Retour à l'accueil / Return to Homepage

LE MATIN DE PARIS (9 novembre 1977)


UN INVITE, UN AUTEUR
LES ECRIVAINS BEATS ET LE VOYAGE
de Jacqueline Starer

L'esprit de la nouvelle Amérique
par Henriette Jelinek

Originaire des Landes, Henriette Jelinek est psychologue de formation et s'est particulièrement intéressée à l'enseignement des mathématiques aux enfants apparemment les moins doués pour cette matière. Elle enseigne la littérature aux Etats-Unis. Depuis 1961, elle a publié neuf romans chez Gallimard, dont deux sont réédités en poche-folio : la Marche du fou et Portrait d'un séducteur.
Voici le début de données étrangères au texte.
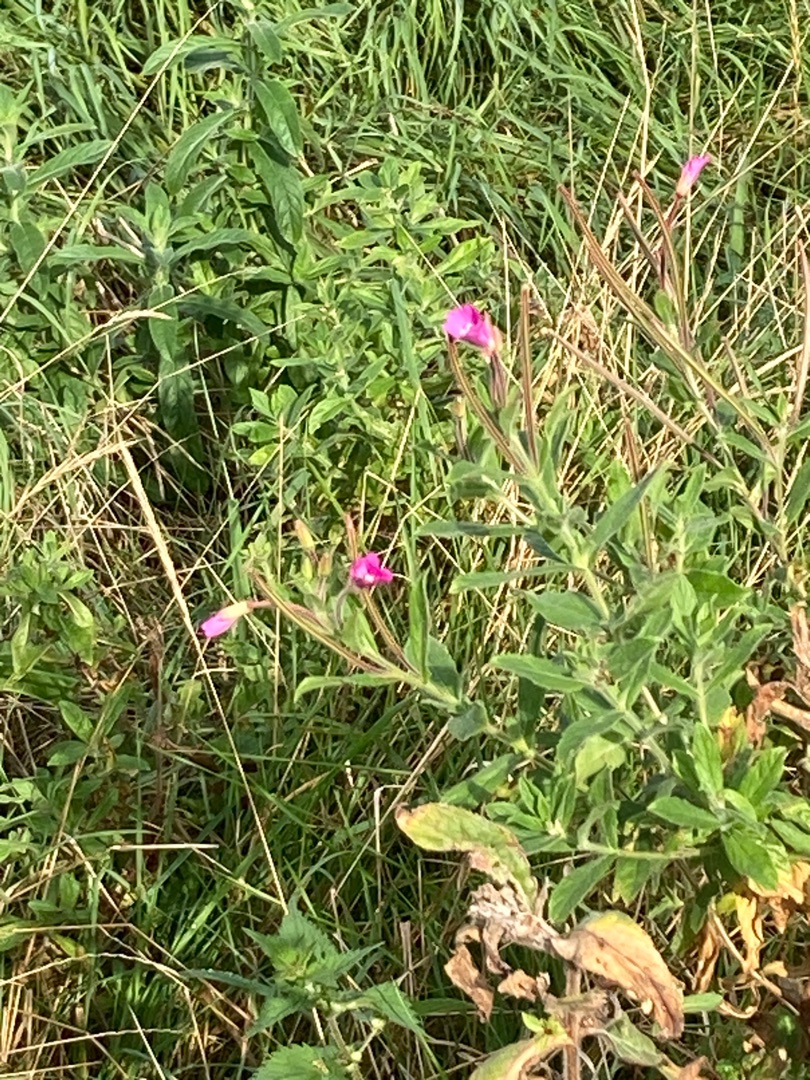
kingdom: Plantae
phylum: Tracheophyta
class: Magnoliopsida
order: Myrtales
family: Onagraceae
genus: Epilobium
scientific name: Epilobium hirsutum
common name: Lådden dueurt
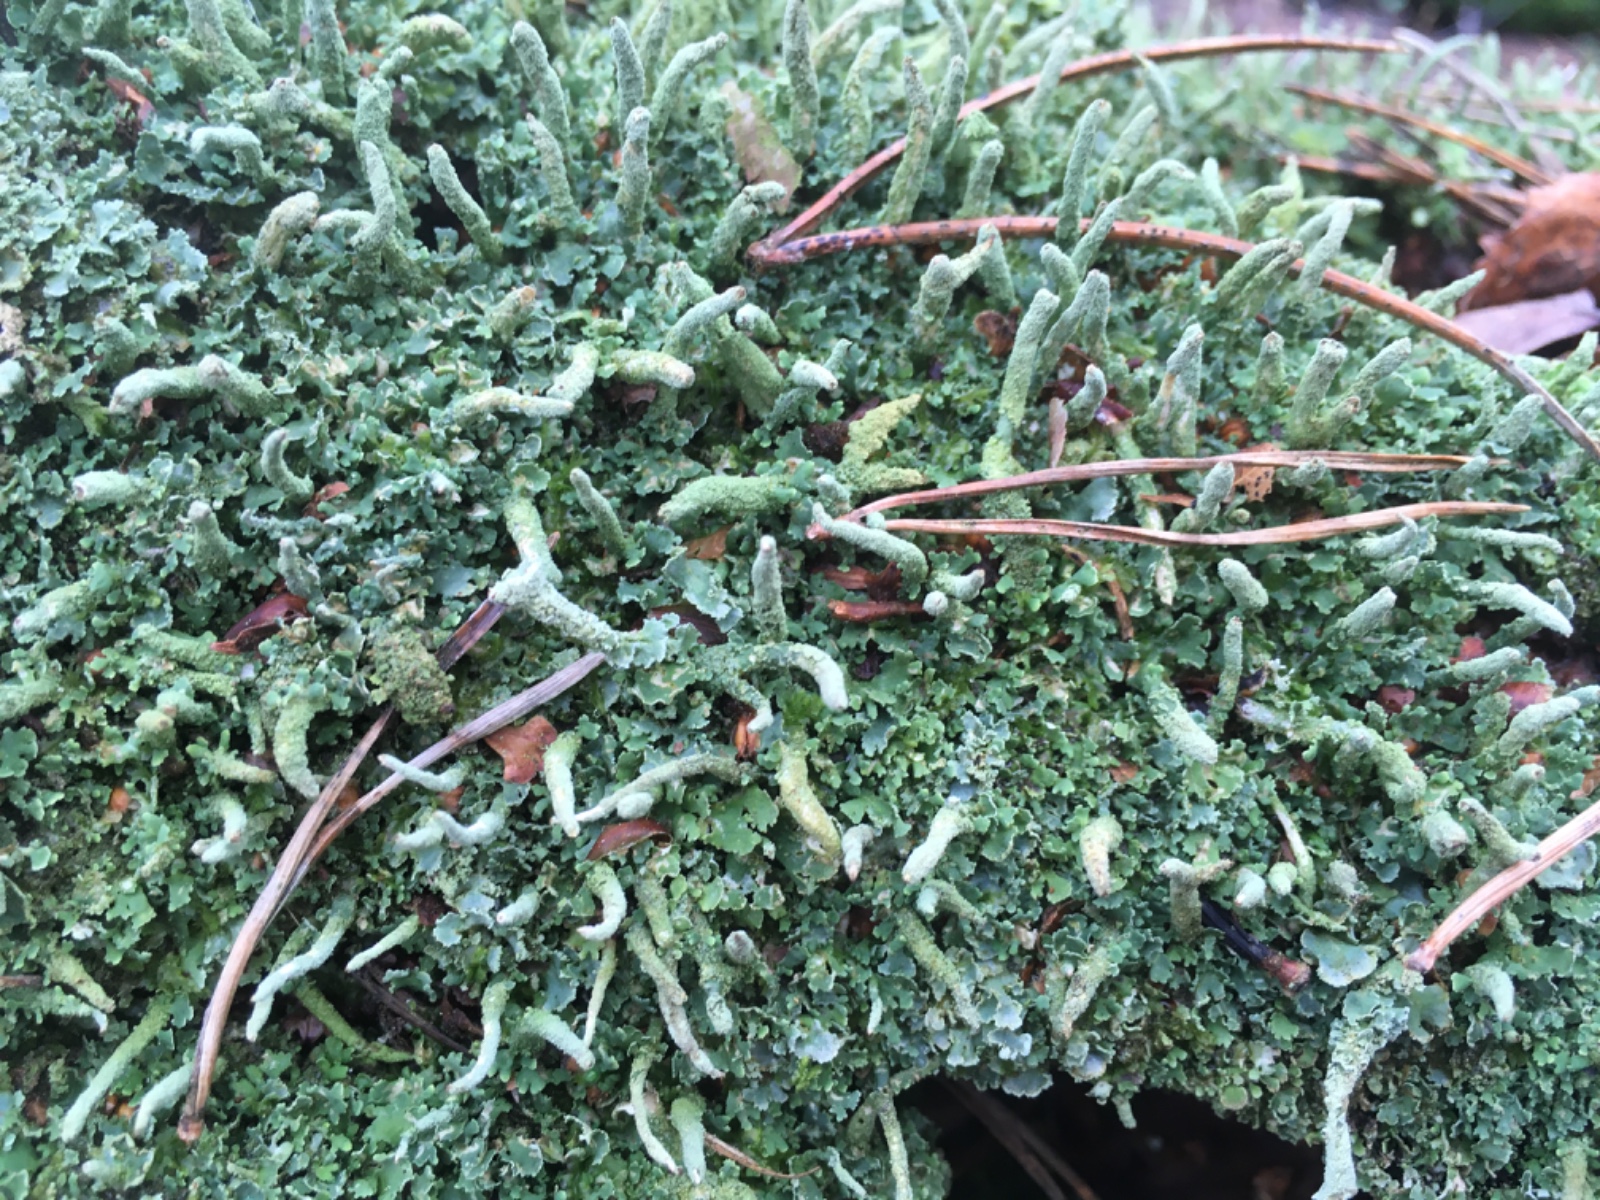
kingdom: Fungi
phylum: Ascomycota
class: Lecanoromycetes
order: Lecanorales
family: Cladoniaceae
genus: Cladonia
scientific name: Cladonia ochrochlora
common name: stød-bægerlav
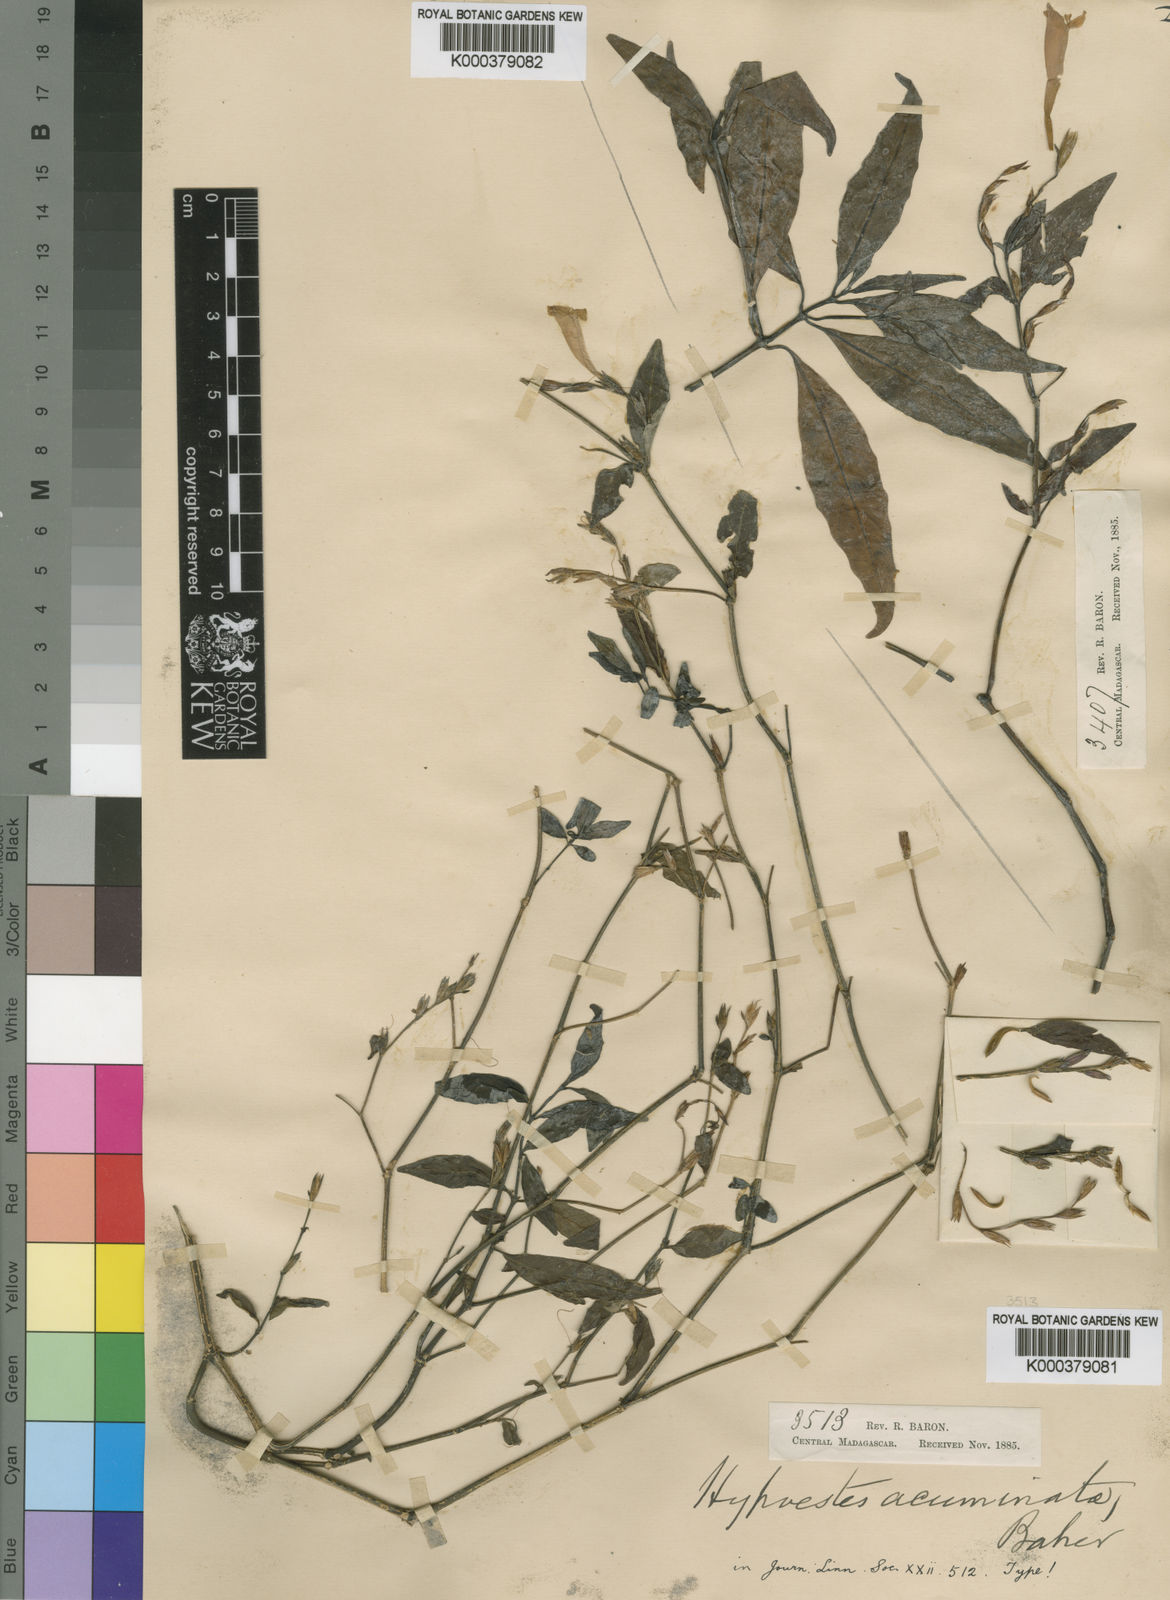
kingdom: Plantae
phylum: Tracheophyta
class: Magnoliopsida
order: Lamiales
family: Acanthaceae
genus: Hypoestes
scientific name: Hypoestes acuminata
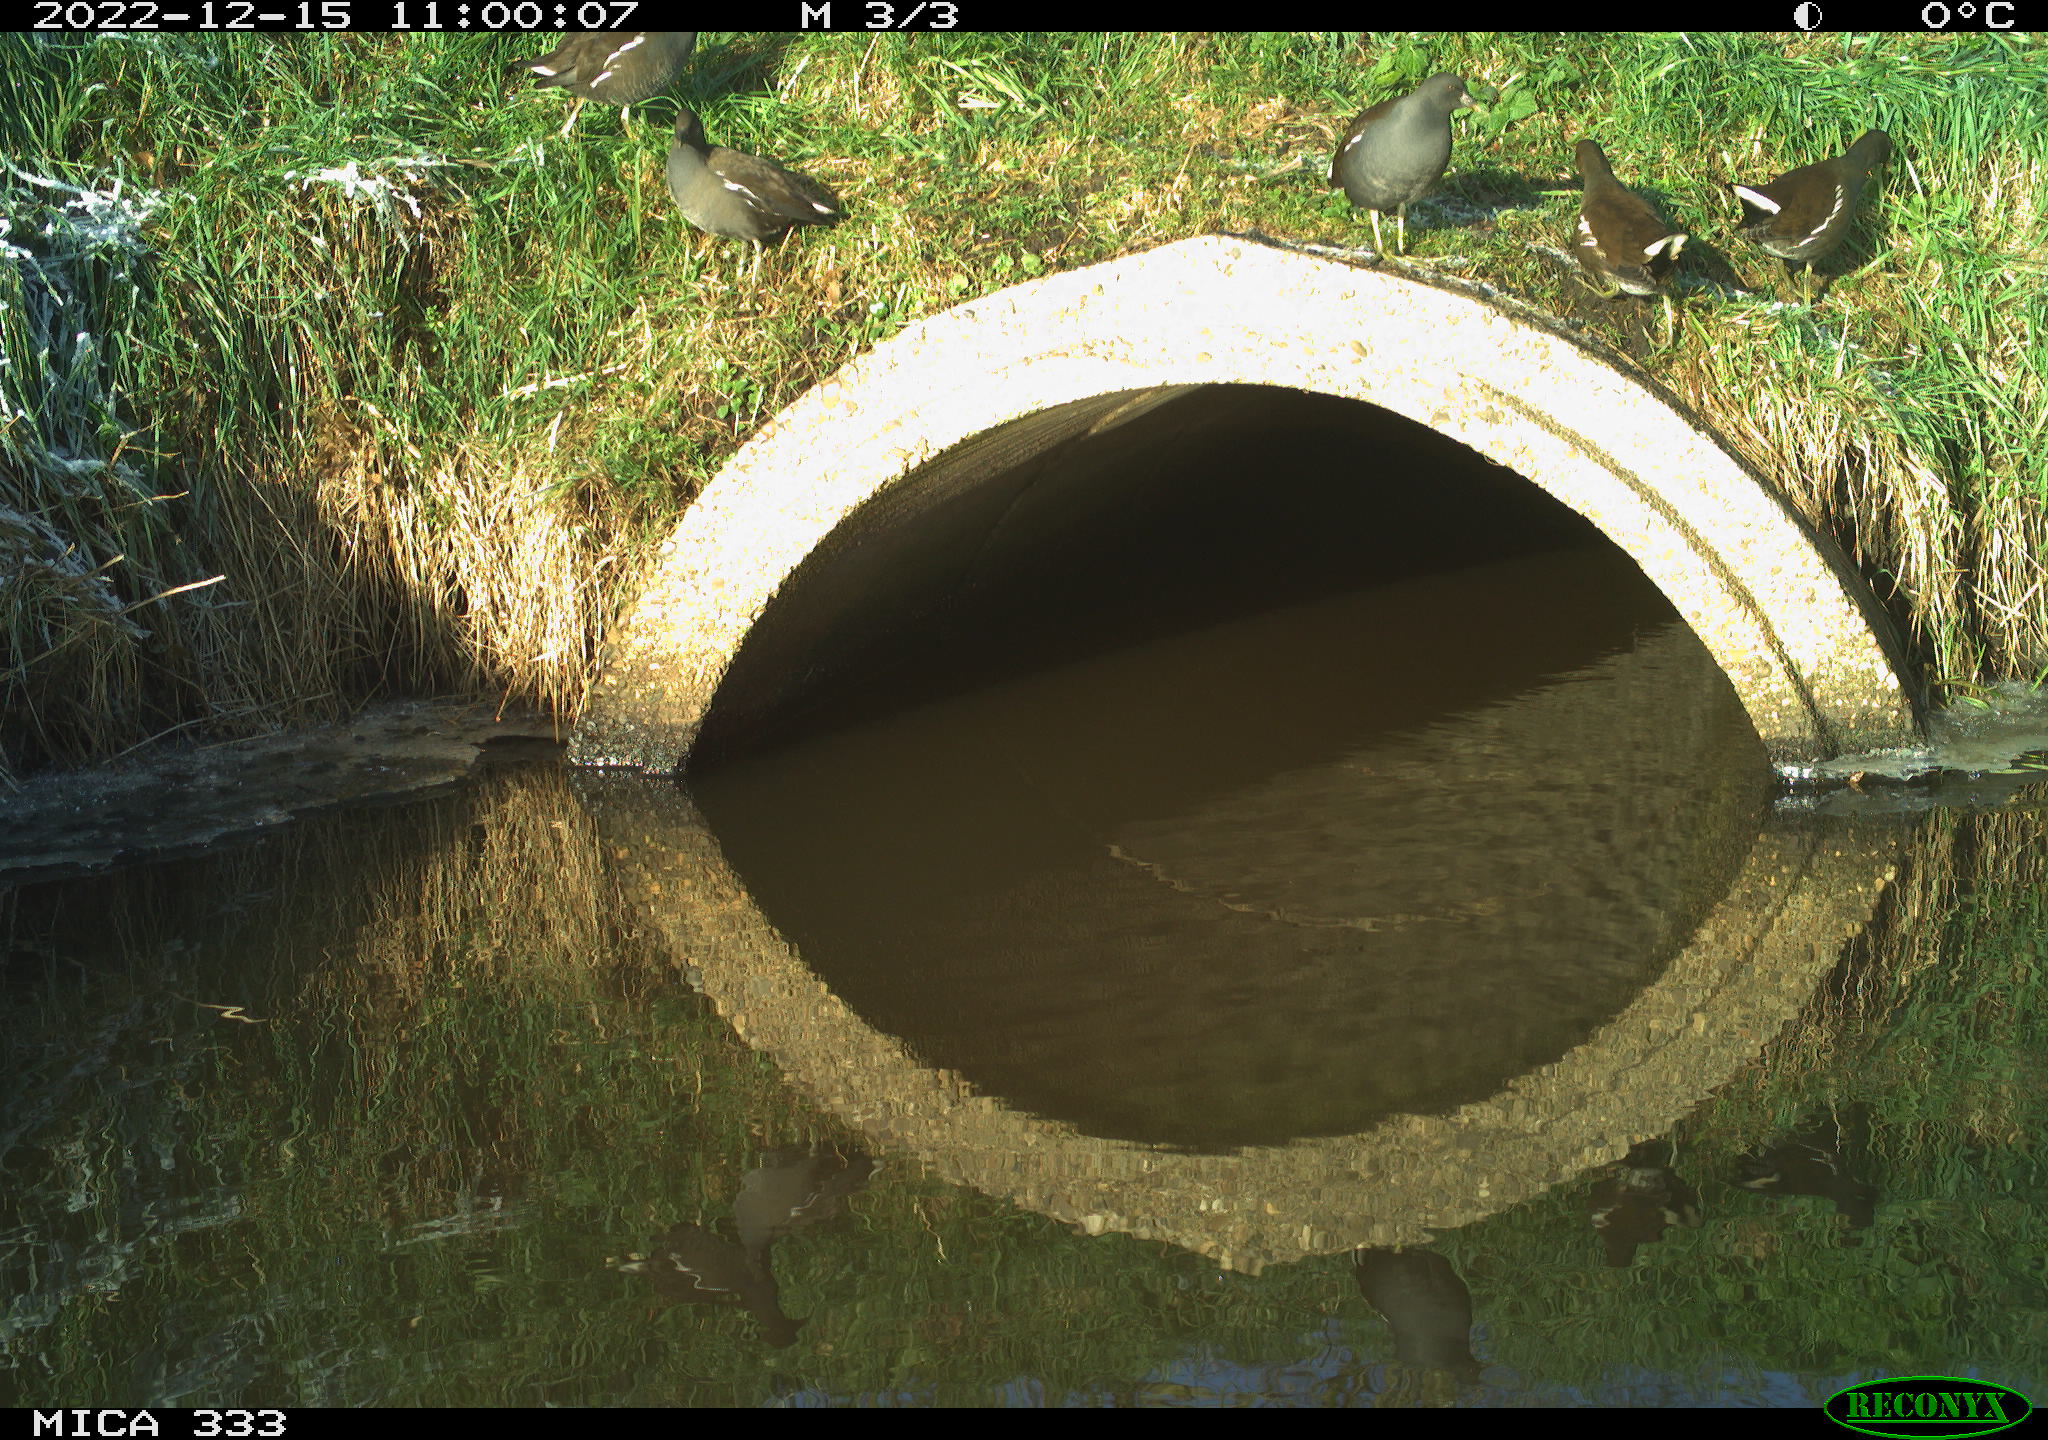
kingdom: Animalia
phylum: Chordata
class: Aves
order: Gruiformes
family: Rallidae
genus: Gallinula
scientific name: Gallinula chloropus
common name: Common moorhen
Un matin du printemps de 1971, à Los Angeles, un garçon de quatorze ans tombait à terre devant moi, la bouche pleine de marijuana, épuisé. Aujourd'hui, en lisant le beau livre de Jacqueline Starer Les Écrivains beats et le voyage, ce souvenir me revient. Ce jeune garçon était l'un des millions de jeunes Américains influencés sans le savoir par le " groupe de New York " qui avait vingt ans en 1945. Plus de trente ans ont passé, mais cette influence n'a cessé de s'étendre. On parle des punks aujourd'hui ; demain, ils s'appelleront autrement, mais continueront à se poser la même question : " Je ne sais pas ce que je fais là, ni même qui je suis. En fait, je ne suis pas là ! "

La Beat Generation tenta de réveiller le corps et l'esprit : voyager sous tous les cieux, boire, se droguer, appeler Dieu ou le rejeter, abolir toutes les conventions, toutes les traditions, partir seul ou à plusieurs, rêver sa solitude, vivre son enthousiasme aussi bien que sa dépression, brûler sa vie jusqu'à se détruire. La leçon est donnée ; sera-t-elle suivie par les générations futures ? Il semble que les jeunes, nés après 1960, soient plus pragmatiques, donc plus traditionnels.

Quoi qu'il en soit, la Beat Generation a gagné son pari sur le plan littéraire. " Nous serons de grands écrivains ", s'étaient-ils promis. D'où une écriture libre, spontanée, sans aucune correction, par souci de coller à la vie sous tous ses aspects, à l'expérience, à l'émotion.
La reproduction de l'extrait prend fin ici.